CEO Update

A realistic shift to zero emission transport will take time

18 April 2019 #CEO Update

Protestors have delivered gridlock to central London this week, with one of their suggestions being that the government should reduce carbon emissions to zero by 2025 – including the removal of all petrol and diesel vehicles from the road by this date. We all agree that climate change is one of the biggest long-term challenges facing the planet, and the whole industry is working hard and investing hugely in developing technology that will continue to reduce the environmental impact of road transport. But this change won’t come overnight – not if we expect our society and economy to operate as we know it.

SMMT Motorparc figures released this week illustrate the makeup of vehicles in Britain. There are now more than 620,000 AFVs being driven in the UK, a number growing all the time. But with nearly 35 million cars on the road, this number needs to be kept in context – the shift to zero emission transport will take time. Manufacturers ensure their model ranges offer the latest and most efficient powertrains available so that consumers and businesses can select vehicles that best suit their driving needs.
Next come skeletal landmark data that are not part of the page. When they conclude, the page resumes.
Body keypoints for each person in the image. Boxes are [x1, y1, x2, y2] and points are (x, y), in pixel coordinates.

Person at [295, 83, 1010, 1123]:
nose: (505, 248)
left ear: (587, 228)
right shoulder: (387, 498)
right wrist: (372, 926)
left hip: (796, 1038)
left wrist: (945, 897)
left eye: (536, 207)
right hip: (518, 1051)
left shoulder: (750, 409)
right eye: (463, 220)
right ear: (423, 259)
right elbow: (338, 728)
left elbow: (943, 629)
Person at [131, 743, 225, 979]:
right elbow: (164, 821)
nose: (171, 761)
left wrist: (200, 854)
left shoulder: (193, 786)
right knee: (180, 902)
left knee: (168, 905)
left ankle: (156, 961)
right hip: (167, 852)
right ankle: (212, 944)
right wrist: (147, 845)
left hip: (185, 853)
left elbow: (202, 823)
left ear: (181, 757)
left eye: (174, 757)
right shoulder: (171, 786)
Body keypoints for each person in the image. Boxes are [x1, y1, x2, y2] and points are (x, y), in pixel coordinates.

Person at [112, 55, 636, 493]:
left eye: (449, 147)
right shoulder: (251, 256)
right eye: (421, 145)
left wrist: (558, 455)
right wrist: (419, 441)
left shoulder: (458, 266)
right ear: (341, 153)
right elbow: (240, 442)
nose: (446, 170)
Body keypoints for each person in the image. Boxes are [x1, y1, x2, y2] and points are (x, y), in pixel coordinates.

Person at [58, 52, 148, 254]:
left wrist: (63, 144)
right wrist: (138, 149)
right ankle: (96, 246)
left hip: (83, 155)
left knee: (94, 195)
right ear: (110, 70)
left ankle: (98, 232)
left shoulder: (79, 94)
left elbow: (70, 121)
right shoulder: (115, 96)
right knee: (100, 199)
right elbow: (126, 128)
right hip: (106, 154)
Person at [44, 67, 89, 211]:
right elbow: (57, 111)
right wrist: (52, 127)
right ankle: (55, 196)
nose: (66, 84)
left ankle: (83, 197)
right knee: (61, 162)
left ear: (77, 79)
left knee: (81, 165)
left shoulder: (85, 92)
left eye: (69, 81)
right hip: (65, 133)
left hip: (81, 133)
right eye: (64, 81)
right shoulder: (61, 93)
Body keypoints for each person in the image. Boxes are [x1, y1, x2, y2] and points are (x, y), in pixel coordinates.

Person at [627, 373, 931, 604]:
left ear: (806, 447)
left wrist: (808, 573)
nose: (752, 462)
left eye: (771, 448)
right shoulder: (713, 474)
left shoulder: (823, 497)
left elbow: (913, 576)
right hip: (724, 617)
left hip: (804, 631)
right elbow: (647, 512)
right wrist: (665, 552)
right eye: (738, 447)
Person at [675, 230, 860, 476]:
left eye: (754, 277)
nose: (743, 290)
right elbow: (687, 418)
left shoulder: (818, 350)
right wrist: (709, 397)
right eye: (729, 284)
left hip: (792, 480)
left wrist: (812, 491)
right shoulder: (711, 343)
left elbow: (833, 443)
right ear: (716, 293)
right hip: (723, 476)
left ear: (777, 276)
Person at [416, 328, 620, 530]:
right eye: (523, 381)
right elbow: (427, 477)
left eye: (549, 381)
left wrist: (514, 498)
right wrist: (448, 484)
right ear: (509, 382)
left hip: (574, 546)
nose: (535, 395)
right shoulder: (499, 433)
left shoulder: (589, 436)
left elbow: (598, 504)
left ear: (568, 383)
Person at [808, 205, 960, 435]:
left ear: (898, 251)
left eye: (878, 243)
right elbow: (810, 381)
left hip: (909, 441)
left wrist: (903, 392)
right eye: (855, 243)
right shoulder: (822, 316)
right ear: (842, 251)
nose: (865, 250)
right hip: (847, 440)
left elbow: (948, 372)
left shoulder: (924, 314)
Every new generation of vehicle is more efficient than the last, with reduced CO2 emissions and better fuel economy, and these are now filtering through from the new car market into the broader motorparc.

The overwhelming majority of vehicles on our roads are still powered by petrol or diesel engines. The latest diesels are still the right choice for many buyers in the right circumstances, and these modern powertrains will be essential in the delivery of the ambitious environmental goals facing both the industry and government. Indeed, looking at commercial vehicles alone, diesel is the most cost-effective option for transporting goods over long distances – no surprise, therefore, that 99% of the UK’s HGV fleet is diesel powered. Alternative technologies are not yet competitive or even agreed.
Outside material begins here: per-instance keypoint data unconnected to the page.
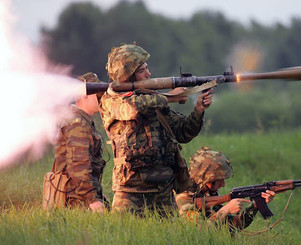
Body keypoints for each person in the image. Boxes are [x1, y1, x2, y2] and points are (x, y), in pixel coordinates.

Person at [99, 43, 213, 214]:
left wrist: (198, 110)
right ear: (127, 76)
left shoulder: (152, 99)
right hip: (130, 193)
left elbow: (183, 132)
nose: (149, 74)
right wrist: (168, 97)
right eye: (142, 70)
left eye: (147, 68)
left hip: (163, 192)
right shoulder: (111, 100)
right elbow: (132, 108)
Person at [175, 146, 275, 232]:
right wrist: (226, 209)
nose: (223, 184)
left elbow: (235, 225)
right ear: (207, 179)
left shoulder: (205, 194)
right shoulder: (183, 198)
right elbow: (200, 231)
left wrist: (255, 205)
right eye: (220, 180)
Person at [51, 72, 109, 213]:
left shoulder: (82, 121)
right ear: (85, 96)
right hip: (76, 202)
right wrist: (93, 201)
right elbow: (78, 166)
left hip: (78, 197)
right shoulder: (78, 124)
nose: (103, 99)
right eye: (99, 95)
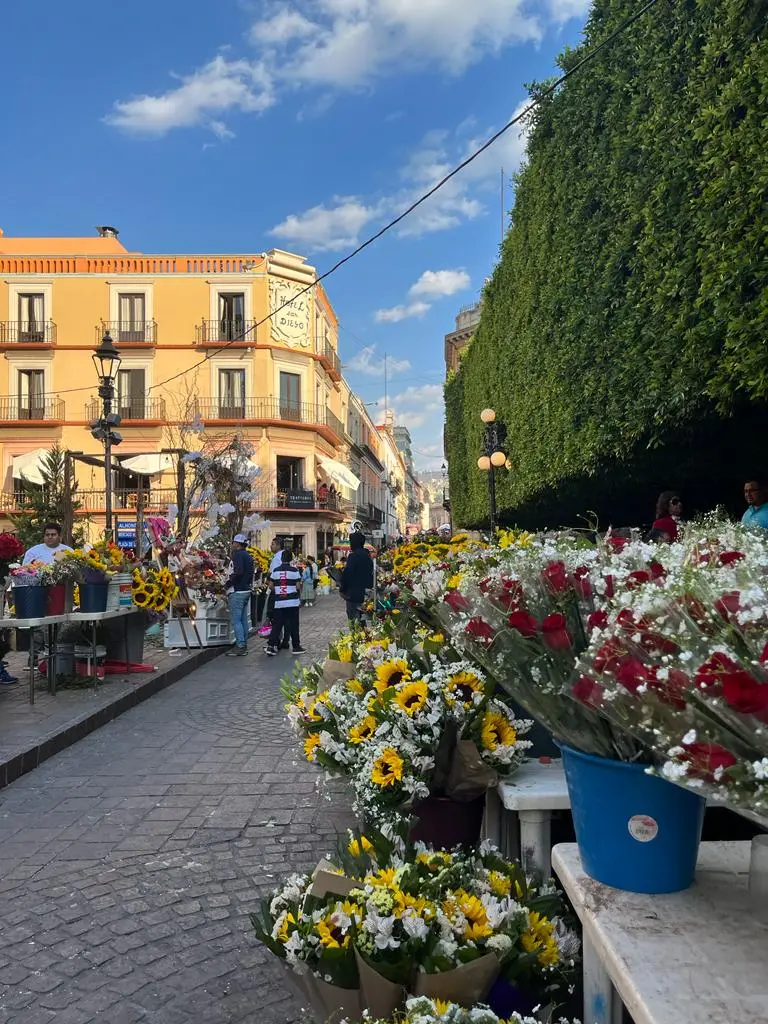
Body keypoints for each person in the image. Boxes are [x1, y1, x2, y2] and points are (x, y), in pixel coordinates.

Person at [265, 550, 304, 656]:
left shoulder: (276, 571)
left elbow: (270, 586)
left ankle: (270, 646)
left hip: (279, 602)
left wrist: (279, 590)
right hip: (292, 602)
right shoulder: (294, 571)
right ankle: (296, 646)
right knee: (293, 624)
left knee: (277, 625)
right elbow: (297, 586)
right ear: (290, 559)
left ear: (281, 559)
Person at [226, 534, 254, 657]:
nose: (232, 544)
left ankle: (240, 646)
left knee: (236, 620)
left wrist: (228, 583)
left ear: (238, 543)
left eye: (233, 542)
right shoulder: (248, 556)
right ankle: (244, 644)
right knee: (243, 620)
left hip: (238, 591)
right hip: (246, 590)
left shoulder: (238, 555)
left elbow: (238, 571)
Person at [339, 531, 374, 623]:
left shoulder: (353, 556)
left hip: (353, 593)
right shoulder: (368, 557)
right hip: (365, 593)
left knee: (354, 621)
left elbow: (348, 574)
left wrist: (342, 589)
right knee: (362, 620)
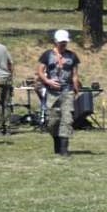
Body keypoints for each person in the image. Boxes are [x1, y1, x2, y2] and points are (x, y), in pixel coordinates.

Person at [36, 28, 81, 157]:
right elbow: (40, 71)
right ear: (56, 41)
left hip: (67, 92)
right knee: (53, 121)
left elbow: (75, 75)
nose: (63, 44)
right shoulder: (47, 55)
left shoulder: (72, 56)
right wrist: (48, 81)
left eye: (65, 42)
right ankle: (56, 142)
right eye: (61, 42)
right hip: (52, 93)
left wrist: (76, 89)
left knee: (67, 119)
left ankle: (64, 149)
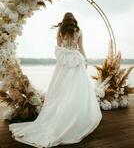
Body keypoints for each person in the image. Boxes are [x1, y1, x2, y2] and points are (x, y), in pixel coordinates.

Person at [9, 12, 102, 147]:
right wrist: (85, 60)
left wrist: (65, 50)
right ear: (74, 20)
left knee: (61, 90)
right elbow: (81, 48)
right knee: (77, 90)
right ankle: (75, 117)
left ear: (64, 20)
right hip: (76, 61)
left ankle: (61, 116)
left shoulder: (61, 30)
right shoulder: (79, 31)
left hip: (64, 63)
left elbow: (59, 47)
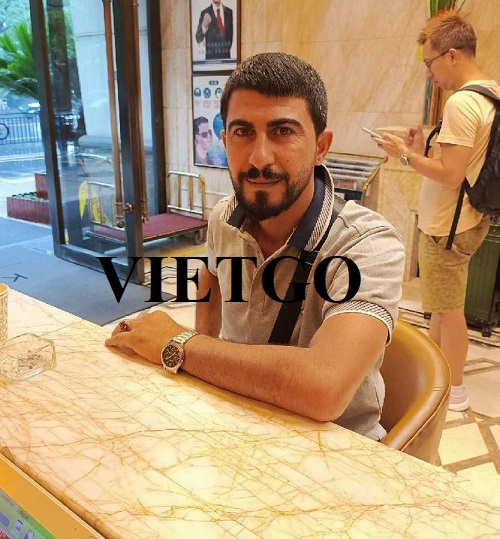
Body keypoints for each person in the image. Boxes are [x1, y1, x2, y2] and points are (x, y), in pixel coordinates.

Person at [106, 52, 405, 440]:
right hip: (237, 421)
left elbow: (324, 389)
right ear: (225, 140)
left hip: (337, 448)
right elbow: (211, 276)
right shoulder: (224, 217)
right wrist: (204, 350)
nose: (260, 157)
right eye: (243, 132)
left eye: (283, 131)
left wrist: (181, 343)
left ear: (321, 146)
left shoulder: (367, 244)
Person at [373, 12, 500, 411]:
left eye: (430, 63)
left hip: (448, 226)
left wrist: (403, 154)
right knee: (443, 309)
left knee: (449, 310)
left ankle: (455, 390)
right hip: (464, 219)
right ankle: (439, 377)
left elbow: (450, 174)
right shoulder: (489, 92)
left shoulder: (462, 101)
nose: (429, 73)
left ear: (452, 55)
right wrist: (420, 145)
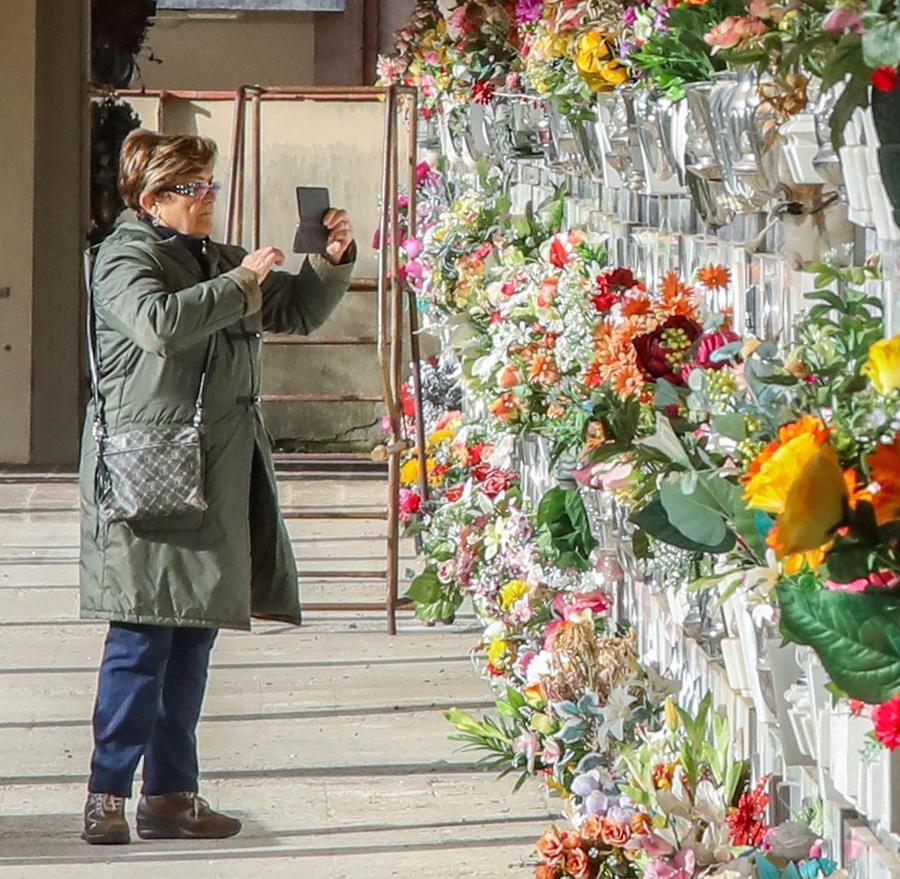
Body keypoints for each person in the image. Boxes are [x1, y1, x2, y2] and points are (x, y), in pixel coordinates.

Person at [78, 129, 356, 844]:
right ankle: (106, 794)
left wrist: (328, 262)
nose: (207, 200)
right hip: (148, 474)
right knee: (141, 637)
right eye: (191, 189)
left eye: (209, 186)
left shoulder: (214, 257)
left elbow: (294, 309)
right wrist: (239, 285)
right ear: (150, 199)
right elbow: (158, 324)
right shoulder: (123, 257)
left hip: (212, 476)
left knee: (192, 642)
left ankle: (171, 794)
Our latest new car registration figures do show a strong take-up of AFVs but plug-in hybrid registrations have really suffered since the removal of the plug-in car grant. More than ever, we need a strong package of incentives to promote technology that is, let’s not forget, still in its infancy. That includes infrastructure improvements to the charging network and more consumer education about EV technology; we have to drive consumer demand to see these technologies move quickly from early adopters to mainstream success.